**Exercise:** Copy every line of the entries that includes the word "Oulchy".

**Materials provided:**
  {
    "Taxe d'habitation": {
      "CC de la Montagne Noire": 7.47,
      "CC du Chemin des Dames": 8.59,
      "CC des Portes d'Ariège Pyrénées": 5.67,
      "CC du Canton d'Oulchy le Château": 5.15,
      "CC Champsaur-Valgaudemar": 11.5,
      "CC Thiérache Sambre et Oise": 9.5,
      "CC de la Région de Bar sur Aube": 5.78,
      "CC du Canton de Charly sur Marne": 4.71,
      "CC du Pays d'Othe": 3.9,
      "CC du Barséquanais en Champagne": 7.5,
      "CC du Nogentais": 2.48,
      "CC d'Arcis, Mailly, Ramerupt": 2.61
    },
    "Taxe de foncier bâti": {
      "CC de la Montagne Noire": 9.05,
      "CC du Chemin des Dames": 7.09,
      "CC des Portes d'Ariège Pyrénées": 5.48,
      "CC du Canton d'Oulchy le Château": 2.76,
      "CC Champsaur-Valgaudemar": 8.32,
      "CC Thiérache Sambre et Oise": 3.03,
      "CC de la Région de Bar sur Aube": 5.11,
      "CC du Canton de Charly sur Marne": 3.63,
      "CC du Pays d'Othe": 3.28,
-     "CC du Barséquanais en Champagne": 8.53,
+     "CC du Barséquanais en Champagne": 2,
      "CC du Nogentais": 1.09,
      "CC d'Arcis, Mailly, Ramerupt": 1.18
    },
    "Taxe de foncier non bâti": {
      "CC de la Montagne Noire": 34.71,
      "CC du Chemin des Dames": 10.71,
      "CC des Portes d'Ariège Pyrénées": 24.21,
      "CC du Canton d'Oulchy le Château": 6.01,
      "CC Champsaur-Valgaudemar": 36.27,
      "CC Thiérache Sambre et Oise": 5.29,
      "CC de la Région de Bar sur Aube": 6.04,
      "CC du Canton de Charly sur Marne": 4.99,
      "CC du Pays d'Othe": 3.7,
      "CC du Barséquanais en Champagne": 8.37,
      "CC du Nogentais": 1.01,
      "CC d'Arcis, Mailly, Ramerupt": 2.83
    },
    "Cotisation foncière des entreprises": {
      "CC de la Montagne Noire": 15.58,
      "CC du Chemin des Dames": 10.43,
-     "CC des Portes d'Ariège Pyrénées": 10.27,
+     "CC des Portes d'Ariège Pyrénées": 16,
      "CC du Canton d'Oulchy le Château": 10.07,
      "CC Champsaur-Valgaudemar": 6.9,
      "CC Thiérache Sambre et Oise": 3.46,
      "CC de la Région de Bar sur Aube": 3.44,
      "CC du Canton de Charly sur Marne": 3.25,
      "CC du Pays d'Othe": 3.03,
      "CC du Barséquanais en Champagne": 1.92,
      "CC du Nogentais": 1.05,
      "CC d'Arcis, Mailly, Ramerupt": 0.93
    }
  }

...

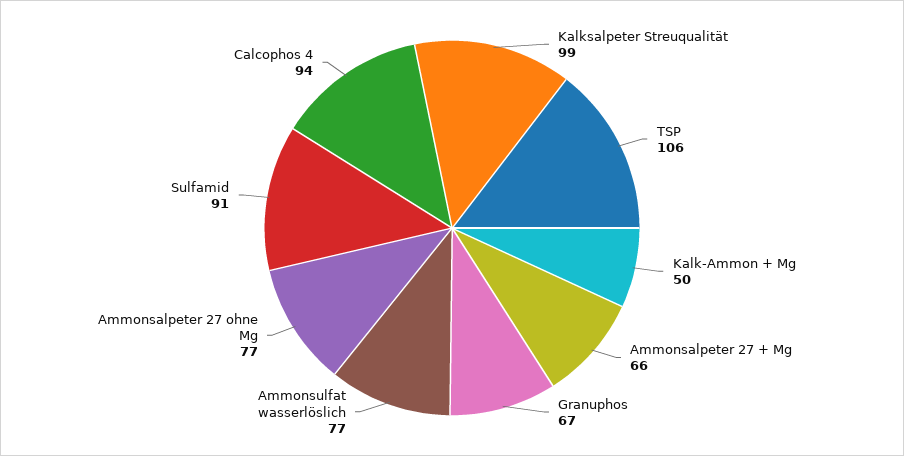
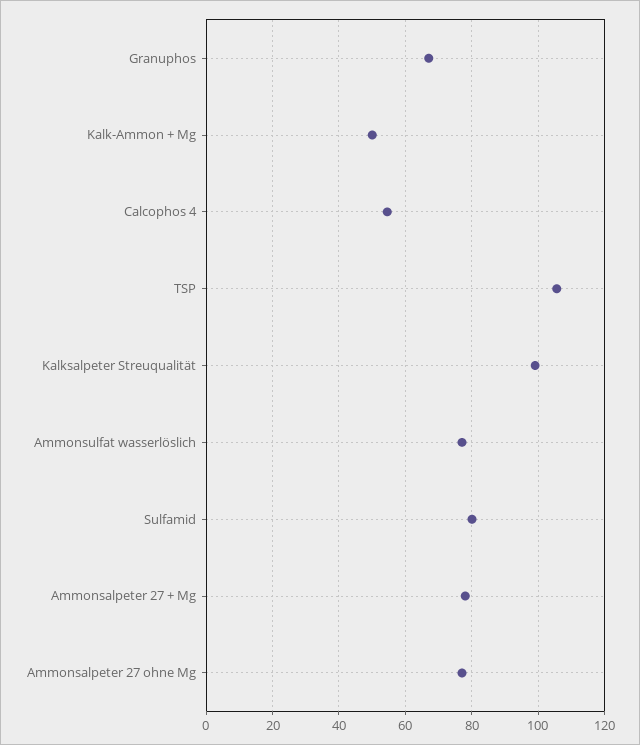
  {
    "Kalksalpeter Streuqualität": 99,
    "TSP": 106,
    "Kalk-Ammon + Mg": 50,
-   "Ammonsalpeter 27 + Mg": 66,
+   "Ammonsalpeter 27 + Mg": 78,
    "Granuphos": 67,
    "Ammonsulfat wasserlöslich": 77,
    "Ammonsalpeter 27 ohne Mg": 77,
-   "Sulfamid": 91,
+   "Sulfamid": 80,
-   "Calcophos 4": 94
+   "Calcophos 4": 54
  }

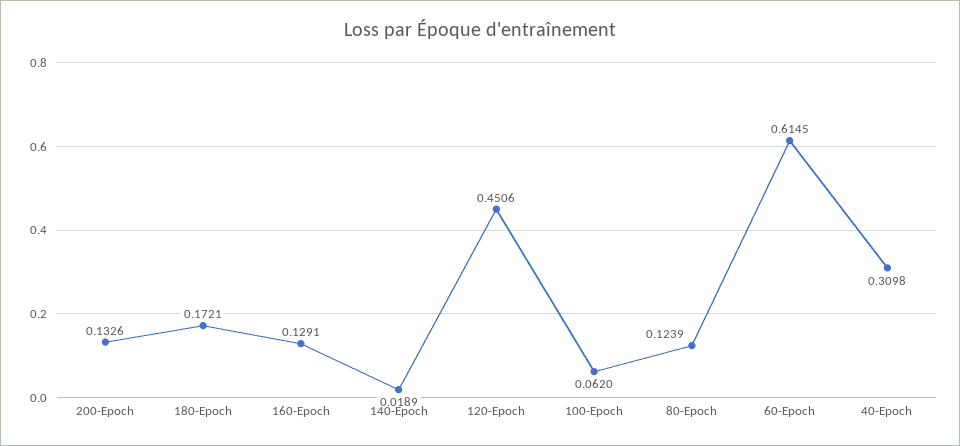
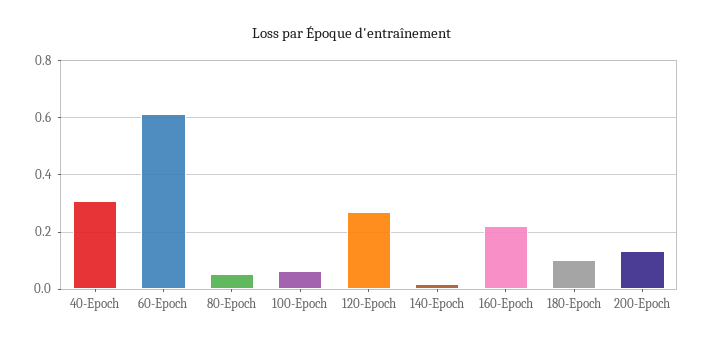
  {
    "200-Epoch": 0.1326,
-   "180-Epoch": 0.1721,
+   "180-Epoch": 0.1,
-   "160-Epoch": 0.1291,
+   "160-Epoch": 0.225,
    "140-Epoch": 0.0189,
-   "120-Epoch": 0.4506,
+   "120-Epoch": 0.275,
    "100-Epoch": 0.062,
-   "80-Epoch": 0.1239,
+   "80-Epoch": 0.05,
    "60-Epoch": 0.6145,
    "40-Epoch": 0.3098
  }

**Answer section:**
      "CC du Canton d'Oulchy le Château": 5.15,
      "CC du Canton d'Oulchy le Château": 2.76,
      "CC du Canton d'Oulchy le Château": 6.01,
      "CC du Canton d'Oulchy le Château": 10.07,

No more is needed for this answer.